I'm going to Taser the next person who doesn't use a Daft short-code when posting a link.. ;)
 
I noticed in Bray several cases when houses were sold for less than asking price.
The most recent example -
[broken link removed]=
the initial asking price was 435 k. In a few weeks it became 410k. Few weeks later (the one u see on the link) it was 395k. No single offer!!!
Friend of mine was viewing it from the beggining thats why I know how prices were changing.
He proposed the price 381k not to pay an additional 3% of stamp duty and they agreed!!! So the price dropeed from 435k to 381 = 54 k
Yet he decided not to buy it :)
Another example can be
[broken link removed]=
Initial price was 415 by Douglas Newman Good, no offers. Now u can see the price 395 and as far as I know there are no offers. BTW they changed the agency since then.
Altogether, there are many houses on the market (Bray) for 1-2 months without offers from buyers. That was never the case before.
As somebody else in that thread noticed - agents are calling the day after viewing and asking what turned u off the house. Again - never the case before.

I am not sure that the prices will go down and houses market will collapse very soon, but the fact that prices will not be growing (or growing very slow) is almost certain.
And that effectivle means that investors will stop investing into property that much, which will reduce the demand by 20-40%.
So, in long term perspectives (5-10 years) prices will go down for sure.
 
[broken link removed]

I find this difficult to swallow. The agents are the ones advising on the prices to the vendors.


They can point fingers and blame each other all they like but the reality check EAs and sellers are having now is that neither of them sets house prices - the buyers do ! :D
 
The fact reamins that the bubble is bursting. You can't buy a house for 20% less then it cost 6 months ago - but you will soon.

Now - will Bertie allow a situation to arise where he has to knock on doors in April and face the question -
"why have you messed up the housing market with all these price drops?" Even he can't crocodile tear his way out of that one.

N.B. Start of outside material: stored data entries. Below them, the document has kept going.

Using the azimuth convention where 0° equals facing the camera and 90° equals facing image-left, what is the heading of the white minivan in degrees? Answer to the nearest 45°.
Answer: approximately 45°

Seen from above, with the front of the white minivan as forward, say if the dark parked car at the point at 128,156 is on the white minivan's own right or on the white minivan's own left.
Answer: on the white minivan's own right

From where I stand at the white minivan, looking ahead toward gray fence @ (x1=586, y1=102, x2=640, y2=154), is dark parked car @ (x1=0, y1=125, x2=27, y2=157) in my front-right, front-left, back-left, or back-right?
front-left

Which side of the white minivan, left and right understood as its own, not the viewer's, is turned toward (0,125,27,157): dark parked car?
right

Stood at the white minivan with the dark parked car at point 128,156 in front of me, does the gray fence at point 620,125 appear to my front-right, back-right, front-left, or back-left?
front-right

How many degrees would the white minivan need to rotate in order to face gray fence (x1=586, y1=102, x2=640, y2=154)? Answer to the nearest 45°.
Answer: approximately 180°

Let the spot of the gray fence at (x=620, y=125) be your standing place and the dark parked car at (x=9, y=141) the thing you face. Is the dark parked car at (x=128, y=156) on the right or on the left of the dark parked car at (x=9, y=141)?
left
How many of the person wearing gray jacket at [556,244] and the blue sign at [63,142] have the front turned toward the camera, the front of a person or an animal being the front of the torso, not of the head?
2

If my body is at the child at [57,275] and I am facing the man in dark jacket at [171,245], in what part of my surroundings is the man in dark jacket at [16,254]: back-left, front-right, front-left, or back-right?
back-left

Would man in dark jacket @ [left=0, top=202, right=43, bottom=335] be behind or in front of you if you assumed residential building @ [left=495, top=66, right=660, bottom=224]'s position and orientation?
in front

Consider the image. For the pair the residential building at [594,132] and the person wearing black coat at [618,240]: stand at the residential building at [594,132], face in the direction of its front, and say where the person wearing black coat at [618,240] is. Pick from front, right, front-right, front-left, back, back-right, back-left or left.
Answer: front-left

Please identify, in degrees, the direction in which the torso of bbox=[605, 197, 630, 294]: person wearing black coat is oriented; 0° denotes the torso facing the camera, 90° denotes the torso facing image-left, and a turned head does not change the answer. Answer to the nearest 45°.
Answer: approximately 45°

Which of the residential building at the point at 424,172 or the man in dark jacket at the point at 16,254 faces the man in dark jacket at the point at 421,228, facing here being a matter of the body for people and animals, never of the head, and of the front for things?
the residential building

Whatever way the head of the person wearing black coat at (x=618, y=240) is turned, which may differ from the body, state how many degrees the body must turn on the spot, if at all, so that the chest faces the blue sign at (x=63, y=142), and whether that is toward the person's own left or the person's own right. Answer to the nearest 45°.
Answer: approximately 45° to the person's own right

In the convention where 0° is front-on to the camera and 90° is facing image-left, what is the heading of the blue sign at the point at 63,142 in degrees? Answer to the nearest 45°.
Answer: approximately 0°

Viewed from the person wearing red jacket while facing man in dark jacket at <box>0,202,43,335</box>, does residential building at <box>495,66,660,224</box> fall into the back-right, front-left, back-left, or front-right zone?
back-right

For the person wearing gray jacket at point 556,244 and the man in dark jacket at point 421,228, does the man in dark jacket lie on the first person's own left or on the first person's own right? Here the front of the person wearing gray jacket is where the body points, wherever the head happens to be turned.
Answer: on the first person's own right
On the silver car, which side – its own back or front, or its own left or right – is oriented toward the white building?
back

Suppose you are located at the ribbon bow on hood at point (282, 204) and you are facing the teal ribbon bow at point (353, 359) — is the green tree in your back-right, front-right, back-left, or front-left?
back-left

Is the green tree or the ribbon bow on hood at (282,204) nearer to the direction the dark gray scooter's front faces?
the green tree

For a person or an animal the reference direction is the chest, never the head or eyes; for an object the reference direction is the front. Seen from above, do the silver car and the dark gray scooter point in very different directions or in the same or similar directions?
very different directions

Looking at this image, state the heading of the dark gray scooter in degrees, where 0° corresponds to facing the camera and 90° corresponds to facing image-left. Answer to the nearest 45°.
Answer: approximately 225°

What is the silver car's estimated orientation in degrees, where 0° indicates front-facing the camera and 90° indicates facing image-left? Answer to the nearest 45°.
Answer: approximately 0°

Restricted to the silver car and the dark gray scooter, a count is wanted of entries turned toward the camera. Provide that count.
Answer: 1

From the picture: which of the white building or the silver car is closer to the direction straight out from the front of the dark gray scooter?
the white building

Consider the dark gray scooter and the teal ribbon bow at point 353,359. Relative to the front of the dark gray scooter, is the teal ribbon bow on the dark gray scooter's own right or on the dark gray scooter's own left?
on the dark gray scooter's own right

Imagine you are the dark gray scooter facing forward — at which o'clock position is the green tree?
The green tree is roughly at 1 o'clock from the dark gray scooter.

Whereas he can argue stamp duty changes "are to the benefit of first time buyers" till the cows come home! Could be a surprsise or two in a give away budget......
 
I am not sure that the prices will go down and houses market will collapse very soon, but the fact that prices will not be growing (or growing very slow) is almost certain.
And that effectivle means that investors will stop investing into property that much, which will reduce the demand by 20-40%.
So, in long term perspectives (5-10 years) prices will go down for sure.

Prices are going up because prices are going up and everyone believes prices will continue to go up ad infinitum...

Ahem, or used to...
 
I'm opening a book on when Mr.Dunne (Sean) will start on his D4 Manhattan Style Developement - remember the one he paid €50m+ an acre for.

Current Odds -:

Never : No bets taken

Less than 1 year : 1000/1

1-3 years : 900/1

3-5 years : 800/1

5-10 years : 750/1

10 to 20 years : 100/1
 
Well Mr. Dunne can afford to sit on his 'asset' and do nothing!! :D

Would it be correct to assume that most of the money that he has invested is not his own. It has either been borrowed or is from investors. More than likely he has very few assets in his own name. So even if there was a crash and the value of his portfolio dropped, he could afford to just walk away and let the others take the hit.
 
I'm opening a book on when Mr.Dunne (Sean) will start on his D4 Manhattan Style Developement - remember the one he paid €50m+ an acre for.

Current Odds -:

Never : No bets taken

Less than 1 year : 1000/1

1-3 years : 900/1

3-5 years : 800/1

5-10 years : 750/1

10 to 20 years : 100/1

I think that the development only 'washed its face' at approx €1,000,000 per flat, and I think that AIB retain a lease on part of the site for the next 4 years. I don't think he will be making to many off plan sales in the current climate.